When Israel first attacked Israel on 13 June—targeting its nuclear facilities and assassinating its nuclear scientists as well as senior commanders in the Revolutionary Guard—oil prices surged and reached their peak at 13%. However, these prices later stabilised at around +8.7%, eight days into the war, which saw tit-for-tat military exchanges that are still ongoing.
But with the US officially joining Israel in its war on Iran with its direct military strikes on Iranian nuclear sites—and the world closely watching how Tehran will respond—things could play out much differently.
What happens in the Strait of Hormuz—where nearly 21 million barrels of the world’s daily oil consumption and 20% of global liquefied natural gas (LNG) pass through—will be key. A prolonged war of attrition could lead to oil prices rising to between $120 and $150 per barrel. However, if the strait is closed and oil installations across Gulf nations are targeted—a worst-case scenario—this could drive oil prices to $200 per barrel, even if only temporarily. This could lead to a staggering rise in global inflation, chaos in financial markets and stock prices, and key oil-importers like Europe and China stand to lose big.
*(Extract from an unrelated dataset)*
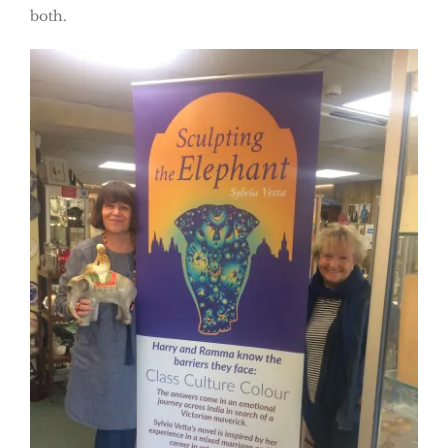
both.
Whether or not Iran will close the strait remains to be seen. And even if it tries, it is no easy feat, as its narrowest point spans 20 nautical miles—a vast area that is hard to seal off completely. But since October 2023, the Houthis in Yemen have relatively succeeded at blocking maritime traffic in the Red Sea and its vicinity, which means Iran—with its superior military and technological capabilities—could pose a serious threat to obstructing shipping in the Strait of Hormuz.